EXERCISE BRIEF:
Throughout the material, count the lines with the word "header" in them, and answer with only the figure.

DATA SHOWN:

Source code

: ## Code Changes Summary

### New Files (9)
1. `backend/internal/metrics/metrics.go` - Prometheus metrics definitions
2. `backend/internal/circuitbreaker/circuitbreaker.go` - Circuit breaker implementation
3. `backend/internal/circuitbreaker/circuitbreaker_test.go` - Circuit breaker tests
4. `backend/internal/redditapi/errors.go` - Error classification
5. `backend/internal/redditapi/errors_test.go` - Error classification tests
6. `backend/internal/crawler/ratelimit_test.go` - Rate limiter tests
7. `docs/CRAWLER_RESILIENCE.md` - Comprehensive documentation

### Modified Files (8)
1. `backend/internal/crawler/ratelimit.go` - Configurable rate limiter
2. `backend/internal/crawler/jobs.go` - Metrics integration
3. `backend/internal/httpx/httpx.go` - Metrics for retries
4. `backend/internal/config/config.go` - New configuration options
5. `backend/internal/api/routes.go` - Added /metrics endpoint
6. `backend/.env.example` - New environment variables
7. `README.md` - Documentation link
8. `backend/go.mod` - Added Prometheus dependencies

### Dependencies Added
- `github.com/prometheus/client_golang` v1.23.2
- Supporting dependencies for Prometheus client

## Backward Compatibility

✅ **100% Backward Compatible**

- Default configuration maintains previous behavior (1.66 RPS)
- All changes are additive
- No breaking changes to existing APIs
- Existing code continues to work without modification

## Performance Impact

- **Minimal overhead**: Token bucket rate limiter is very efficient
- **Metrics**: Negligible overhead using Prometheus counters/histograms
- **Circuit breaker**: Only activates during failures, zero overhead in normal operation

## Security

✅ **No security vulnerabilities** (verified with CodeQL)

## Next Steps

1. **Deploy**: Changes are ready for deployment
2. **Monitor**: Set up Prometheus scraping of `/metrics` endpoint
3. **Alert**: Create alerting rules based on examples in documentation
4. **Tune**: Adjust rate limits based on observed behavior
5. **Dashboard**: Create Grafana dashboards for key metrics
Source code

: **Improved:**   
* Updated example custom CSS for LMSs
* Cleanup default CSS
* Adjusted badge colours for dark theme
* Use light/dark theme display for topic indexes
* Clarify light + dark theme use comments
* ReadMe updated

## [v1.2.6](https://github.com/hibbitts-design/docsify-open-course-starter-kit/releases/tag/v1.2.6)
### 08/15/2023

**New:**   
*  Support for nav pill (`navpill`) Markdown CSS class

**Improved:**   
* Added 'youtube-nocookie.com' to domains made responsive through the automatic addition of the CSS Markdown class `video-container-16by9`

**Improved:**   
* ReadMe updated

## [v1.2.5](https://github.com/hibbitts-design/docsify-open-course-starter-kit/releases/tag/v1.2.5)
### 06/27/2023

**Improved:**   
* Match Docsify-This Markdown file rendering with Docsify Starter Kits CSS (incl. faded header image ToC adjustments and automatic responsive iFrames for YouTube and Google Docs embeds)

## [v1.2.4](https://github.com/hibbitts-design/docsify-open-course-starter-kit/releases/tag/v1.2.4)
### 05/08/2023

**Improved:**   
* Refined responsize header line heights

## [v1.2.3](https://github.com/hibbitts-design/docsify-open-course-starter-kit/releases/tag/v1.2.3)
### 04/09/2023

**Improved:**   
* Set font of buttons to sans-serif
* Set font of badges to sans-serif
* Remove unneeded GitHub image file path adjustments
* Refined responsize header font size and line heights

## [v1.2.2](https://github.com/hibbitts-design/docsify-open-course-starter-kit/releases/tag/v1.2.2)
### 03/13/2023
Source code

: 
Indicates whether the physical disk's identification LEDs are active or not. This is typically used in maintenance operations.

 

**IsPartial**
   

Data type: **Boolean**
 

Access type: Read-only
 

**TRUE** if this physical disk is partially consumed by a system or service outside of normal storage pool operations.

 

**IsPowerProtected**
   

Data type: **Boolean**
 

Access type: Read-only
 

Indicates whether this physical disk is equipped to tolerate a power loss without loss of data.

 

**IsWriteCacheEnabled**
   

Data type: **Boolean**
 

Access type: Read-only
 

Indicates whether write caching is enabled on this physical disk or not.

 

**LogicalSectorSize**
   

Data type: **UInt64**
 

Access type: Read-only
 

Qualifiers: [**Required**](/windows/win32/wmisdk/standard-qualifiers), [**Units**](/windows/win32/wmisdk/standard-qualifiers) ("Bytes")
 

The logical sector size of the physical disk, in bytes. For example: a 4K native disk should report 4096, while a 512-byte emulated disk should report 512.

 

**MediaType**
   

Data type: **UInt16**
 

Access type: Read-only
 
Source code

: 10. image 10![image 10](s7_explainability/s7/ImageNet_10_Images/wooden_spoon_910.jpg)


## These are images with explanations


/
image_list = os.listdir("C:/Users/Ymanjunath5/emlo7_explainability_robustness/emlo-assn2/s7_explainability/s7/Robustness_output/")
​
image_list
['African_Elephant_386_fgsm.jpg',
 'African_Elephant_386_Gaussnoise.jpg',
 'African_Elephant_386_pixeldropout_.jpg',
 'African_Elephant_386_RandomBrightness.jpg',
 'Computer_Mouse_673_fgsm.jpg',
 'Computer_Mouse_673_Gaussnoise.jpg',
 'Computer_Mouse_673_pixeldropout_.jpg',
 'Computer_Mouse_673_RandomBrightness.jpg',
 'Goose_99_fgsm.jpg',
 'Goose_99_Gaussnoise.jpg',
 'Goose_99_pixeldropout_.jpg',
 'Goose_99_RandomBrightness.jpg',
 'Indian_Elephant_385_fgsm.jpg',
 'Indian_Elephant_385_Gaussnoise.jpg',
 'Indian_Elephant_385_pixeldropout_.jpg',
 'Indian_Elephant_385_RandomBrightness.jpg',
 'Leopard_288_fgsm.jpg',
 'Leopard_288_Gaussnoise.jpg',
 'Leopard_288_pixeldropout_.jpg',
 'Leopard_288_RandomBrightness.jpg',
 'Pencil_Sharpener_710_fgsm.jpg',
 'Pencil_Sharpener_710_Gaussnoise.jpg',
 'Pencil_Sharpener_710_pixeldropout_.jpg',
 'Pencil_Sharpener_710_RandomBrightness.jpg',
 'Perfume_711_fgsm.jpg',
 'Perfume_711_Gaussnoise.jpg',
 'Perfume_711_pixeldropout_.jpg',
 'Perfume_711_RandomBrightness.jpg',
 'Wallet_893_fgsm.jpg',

SOLUTION TO THE EXERCISE:
3